Alongside the anti-minaret initiative, voters will also decide on a separate proposal by an alliance of peace groups and centre-left political parties to ban the export of weapons and other war materiel.
It is the third time in nearly 40 years that pacifists have sought to win a majority for their cause.
The pacifists, including the Group for a Switzerland without an Army, argue that arms exports are incompatible with Switzerland's foreign policy aims and traditional neutrality.
The government and most political parties have warned the initiative would cost thousands of jobs and weaken Switzerland's defence capabilities.
The initiative has no realistic chance of winning approval at the ballot box, but observers note that the campaign has appealed to young citizens and to women in particular.
Urs Geiser, swissinfo.ch
Some five million citizens, including registered Swiss abroad, are eligible to take part in the ballots on Sunday.
Votes and elections are also taking place in many of the country's 26 cantons, as well as on a local level, on a variety of issues.
As a rule nationwide votes take place four times a year.
The local and cantonal ballots include:
-In Obwalden: plans for preferential building zones for wealthy foreigners
-In Valais: a reform of the funding system for tourism
-In Bern: lowering the age limit for voters from 18 to 16
-In Basel Country: membership in an inter-cantonal regulation to combat hooliganism
-In Vaud: granting unlimited licence for a nuclear power plant.
Aviation fuel tax
Besides the two highly controversial ballots on minarets and weapons exports voters will also have the final say on a modified tax on kerosene.

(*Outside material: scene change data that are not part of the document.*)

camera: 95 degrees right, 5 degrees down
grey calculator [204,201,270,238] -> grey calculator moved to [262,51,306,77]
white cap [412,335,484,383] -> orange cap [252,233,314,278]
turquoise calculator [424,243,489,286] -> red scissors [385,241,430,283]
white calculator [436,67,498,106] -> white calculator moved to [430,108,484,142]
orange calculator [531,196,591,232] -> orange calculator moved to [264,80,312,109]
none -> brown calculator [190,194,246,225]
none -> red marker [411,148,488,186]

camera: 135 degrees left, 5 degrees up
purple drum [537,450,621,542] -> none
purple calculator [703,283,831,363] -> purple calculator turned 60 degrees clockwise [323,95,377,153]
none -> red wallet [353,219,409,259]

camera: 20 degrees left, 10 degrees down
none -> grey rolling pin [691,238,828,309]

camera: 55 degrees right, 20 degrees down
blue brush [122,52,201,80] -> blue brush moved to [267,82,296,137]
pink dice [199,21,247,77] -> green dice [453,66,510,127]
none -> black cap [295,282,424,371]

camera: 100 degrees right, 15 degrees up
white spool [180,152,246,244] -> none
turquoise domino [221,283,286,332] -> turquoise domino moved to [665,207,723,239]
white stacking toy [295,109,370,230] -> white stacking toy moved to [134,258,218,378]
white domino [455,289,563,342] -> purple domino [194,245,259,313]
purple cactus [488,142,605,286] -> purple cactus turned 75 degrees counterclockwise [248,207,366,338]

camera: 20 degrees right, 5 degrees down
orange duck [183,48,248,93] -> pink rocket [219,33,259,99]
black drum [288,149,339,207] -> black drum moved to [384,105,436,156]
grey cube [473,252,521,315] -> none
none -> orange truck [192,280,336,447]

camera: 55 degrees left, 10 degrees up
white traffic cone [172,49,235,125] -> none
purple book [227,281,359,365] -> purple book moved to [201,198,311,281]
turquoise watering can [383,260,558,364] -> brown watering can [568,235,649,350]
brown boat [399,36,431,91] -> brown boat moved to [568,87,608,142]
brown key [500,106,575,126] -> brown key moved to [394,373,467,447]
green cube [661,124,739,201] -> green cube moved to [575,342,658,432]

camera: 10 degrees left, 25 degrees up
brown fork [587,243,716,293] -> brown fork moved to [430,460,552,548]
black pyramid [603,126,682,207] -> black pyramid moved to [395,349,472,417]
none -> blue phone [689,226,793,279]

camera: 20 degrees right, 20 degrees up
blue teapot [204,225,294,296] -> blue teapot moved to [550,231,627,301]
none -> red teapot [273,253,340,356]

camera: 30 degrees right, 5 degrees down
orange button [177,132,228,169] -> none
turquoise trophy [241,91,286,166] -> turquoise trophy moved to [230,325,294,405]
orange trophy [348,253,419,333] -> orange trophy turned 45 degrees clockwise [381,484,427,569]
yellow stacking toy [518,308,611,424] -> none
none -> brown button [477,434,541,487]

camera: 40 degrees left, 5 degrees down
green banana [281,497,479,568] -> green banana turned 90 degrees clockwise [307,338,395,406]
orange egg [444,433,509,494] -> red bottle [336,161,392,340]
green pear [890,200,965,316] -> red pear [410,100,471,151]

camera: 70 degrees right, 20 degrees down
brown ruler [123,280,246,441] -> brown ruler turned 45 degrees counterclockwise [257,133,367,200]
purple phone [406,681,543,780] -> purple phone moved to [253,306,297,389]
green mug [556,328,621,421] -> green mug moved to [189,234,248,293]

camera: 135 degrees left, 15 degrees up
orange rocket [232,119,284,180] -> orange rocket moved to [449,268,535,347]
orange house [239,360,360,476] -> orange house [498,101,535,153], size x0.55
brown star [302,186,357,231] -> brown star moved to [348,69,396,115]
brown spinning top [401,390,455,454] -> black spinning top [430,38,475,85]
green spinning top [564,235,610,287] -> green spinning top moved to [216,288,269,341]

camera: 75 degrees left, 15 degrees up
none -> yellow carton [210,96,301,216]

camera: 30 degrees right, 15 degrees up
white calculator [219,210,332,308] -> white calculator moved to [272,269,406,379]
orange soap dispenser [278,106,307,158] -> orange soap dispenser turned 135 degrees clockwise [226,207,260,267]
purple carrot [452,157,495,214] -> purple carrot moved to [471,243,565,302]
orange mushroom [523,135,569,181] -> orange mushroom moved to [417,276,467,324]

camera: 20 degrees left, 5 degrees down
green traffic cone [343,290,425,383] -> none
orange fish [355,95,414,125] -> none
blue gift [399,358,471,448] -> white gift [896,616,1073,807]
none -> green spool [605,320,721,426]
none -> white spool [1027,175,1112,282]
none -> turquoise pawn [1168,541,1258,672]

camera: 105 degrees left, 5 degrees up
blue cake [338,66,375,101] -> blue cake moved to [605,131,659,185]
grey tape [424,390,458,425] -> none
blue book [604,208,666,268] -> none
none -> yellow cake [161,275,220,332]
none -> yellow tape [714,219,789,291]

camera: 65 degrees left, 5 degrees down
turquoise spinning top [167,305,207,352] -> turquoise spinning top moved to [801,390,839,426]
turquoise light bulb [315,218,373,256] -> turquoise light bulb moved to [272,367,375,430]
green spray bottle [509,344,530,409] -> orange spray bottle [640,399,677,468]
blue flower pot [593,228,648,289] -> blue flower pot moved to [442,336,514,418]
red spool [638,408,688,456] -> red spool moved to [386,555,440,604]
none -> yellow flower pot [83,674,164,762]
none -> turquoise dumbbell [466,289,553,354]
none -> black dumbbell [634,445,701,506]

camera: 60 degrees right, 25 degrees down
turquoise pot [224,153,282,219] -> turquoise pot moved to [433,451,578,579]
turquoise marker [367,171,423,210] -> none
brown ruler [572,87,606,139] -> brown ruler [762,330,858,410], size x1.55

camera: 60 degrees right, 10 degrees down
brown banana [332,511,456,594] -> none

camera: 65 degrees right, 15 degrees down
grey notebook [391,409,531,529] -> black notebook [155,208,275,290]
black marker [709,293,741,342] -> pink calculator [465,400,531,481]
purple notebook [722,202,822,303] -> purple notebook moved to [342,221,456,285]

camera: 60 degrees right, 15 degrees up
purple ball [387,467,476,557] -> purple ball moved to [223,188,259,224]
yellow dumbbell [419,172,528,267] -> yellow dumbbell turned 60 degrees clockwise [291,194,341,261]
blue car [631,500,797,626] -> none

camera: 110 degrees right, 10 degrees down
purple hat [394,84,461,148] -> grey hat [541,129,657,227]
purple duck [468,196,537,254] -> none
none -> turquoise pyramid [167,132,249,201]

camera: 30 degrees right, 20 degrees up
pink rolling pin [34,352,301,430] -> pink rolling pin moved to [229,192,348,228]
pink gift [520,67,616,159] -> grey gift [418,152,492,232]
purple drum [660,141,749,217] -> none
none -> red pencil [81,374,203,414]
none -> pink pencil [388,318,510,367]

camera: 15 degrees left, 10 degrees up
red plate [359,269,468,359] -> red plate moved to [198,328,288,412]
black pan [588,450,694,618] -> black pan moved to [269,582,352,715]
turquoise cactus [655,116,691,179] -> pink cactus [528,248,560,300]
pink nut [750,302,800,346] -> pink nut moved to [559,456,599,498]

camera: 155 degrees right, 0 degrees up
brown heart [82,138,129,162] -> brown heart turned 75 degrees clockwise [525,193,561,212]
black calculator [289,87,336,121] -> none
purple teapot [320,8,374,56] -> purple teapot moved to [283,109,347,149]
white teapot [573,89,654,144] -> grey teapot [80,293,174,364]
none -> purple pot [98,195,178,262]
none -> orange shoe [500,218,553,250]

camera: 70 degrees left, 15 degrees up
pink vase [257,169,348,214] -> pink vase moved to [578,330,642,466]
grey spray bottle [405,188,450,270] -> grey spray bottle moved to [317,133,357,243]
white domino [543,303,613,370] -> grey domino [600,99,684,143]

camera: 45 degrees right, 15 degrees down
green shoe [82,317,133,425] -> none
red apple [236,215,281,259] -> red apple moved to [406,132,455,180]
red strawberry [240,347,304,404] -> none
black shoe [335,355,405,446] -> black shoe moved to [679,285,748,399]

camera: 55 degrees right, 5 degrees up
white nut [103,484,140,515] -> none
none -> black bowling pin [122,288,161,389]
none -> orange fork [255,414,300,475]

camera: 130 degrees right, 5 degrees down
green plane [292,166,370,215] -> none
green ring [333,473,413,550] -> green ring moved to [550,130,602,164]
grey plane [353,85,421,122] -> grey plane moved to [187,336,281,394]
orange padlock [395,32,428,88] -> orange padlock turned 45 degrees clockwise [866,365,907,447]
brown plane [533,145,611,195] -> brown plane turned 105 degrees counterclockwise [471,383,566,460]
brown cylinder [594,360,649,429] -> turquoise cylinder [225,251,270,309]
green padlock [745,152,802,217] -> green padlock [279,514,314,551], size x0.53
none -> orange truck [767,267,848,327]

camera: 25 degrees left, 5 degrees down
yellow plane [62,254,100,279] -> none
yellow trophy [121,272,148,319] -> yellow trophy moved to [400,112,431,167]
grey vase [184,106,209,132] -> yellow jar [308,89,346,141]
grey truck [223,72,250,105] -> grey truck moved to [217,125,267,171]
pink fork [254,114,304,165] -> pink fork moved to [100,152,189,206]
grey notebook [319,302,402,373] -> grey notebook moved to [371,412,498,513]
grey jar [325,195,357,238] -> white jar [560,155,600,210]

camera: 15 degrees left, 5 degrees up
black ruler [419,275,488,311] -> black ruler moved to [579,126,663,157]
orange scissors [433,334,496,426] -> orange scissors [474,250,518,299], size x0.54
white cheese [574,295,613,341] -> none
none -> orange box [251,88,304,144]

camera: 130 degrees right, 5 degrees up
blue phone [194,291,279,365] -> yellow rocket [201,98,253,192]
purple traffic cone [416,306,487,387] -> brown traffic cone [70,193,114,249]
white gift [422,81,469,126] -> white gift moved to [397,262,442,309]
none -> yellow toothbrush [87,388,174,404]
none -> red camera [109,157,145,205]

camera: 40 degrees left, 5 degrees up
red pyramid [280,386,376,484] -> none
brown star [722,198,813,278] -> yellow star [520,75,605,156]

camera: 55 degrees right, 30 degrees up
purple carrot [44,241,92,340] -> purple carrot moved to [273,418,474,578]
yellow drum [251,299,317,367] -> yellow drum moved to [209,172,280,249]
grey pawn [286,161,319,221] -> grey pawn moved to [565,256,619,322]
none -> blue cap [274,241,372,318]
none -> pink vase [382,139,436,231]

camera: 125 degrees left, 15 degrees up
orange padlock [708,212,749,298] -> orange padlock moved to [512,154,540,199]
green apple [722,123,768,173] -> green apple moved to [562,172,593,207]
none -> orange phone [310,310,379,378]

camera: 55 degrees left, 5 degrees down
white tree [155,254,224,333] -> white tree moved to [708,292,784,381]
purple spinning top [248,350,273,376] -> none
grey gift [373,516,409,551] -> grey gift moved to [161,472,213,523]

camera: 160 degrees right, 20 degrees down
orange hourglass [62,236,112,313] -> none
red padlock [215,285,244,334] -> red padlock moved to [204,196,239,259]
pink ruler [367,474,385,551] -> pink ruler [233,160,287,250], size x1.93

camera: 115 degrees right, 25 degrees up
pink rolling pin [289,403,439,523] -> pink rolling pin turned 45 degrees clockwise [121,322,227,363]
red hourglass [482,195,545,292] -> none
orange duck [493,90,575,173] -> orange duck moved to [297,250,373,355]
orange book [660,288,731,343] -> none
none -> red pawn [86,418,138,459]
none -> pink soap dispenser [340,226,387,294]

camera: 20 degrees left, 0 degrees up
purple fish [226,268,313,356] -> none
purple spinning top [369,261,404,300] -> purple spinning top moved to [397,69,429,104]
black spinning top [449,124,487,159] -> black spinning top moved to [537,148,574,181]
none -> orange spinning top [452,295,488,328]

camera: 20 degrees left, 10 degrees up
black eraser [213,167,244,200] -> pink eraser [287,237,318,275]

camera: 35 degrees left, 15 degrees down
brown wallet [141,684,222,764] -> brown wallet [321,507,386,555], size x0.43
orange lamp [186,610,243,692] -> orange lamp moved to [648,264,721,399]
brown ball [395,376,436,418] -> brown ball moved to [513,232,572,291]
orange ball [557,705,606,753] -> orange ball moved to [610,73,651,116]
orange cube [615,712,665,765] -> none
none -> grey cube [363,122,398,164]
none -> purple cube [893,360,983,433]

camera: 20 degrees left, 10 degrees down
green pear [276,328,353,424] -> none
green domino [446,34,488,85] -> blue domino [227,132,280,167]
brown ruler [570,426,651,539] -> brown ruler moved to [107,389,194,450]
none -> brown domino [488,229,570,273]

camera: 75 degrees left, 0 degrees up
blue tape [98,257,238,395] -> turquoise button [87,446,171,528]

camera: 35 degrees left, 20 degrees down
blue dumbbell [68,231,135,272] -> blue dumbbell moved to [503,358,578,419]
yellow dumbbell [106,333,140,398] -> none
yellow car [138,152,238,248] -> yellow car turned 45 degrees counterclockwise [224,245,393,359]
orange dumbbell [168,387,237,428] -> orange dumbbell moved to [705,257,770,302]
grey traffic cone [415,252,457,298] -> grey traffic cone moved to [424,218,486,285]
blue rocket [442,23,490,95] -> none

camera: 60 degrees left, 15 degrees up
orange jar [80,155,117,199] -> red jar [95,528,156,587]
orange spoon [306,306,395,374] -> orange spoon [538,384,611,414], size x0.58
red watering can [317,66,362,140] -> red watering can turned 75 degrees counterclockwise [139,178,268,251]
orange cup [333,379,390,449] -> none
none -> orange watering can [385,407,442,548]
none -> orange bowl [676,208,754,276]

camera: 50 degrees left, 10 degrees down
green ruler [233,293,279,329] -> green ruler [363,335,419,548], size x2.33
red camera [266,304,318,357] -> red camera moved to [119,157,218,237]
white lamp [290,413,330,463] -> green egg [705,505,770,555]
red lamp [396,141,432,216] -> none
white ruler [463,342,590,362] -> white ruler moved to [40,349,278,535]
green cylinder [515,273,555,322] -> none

The government and parliament want to use most of the revenue from a fuel tax on domestic flights for aviation safety and environmental measures.
At the moment the money – SFr40 million ($40 million) annually - is spent on road projects.
Supporters say the country's 11 regional airports would benefit from the proposed change in the constitution.
Opponents argued international flights out of Switzerland should also be subject to the proposed tax reform.